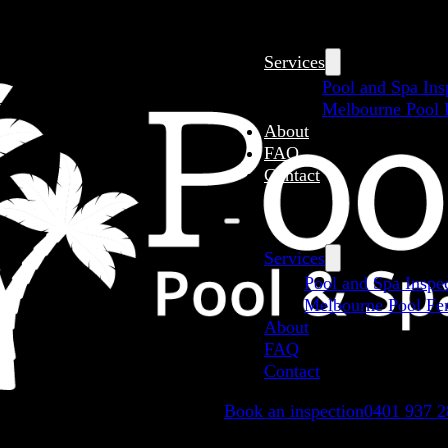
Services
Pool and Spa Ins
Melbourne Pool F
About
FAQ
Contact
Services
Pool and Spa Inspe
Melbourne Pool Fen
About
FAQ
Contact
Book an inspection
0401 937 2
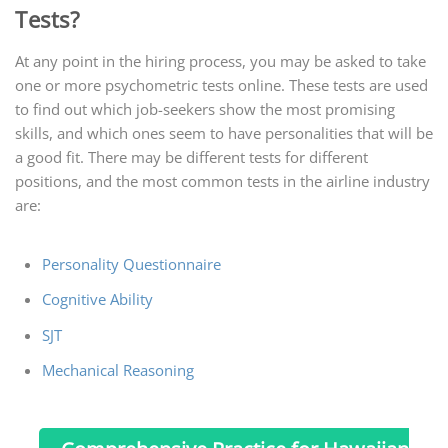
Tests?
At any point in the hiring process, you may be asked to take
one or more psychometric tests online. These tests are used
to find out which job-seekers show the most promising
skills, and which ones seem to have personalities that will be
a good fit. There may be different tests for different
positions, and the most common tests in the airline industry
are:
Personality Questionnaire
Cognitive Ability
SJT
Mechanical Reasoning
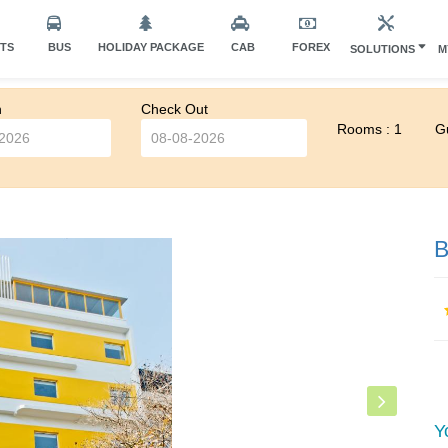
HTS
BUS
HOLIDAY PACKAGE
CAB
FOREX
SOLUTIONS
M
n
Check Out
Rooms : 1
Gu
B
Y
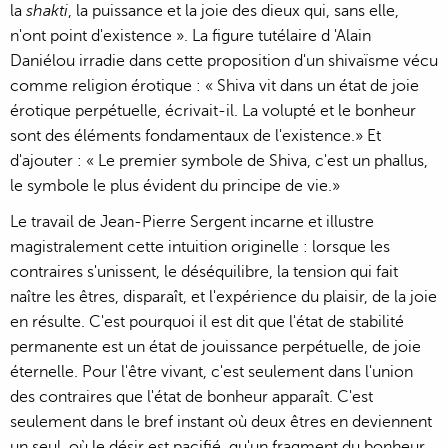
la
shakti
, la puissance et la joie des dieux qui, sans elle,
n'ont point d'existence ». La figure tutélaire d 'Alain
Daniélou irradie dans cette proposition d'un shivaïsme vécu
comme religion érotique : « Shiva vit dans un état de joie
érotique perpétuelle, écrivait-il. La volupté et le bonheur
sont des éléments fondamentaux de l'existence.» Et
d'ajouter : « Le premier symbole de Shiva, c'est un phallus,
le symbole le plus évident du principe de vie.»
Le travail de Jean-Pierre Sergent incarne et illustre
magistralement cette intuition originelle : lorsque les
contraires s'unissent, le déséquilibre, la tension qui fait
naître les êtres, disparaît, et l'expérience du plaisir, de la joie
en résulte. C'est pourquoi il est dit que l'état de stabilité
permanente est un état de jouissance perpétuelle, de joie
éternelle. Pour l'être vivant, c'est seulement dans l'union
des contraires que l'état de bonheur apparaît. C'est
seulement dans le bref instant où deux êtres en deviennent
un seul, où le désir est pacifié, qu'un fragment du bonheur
===============
**ABOUT THIS EXERCISE**
Pull out each line from the rows above in which the word "contraires" appears.

**THE COMPLETED TASK**
contraires s'unissent, le déséquilibre, la tension qui fait
des contraires que l'état de bonheur apparaît. C'est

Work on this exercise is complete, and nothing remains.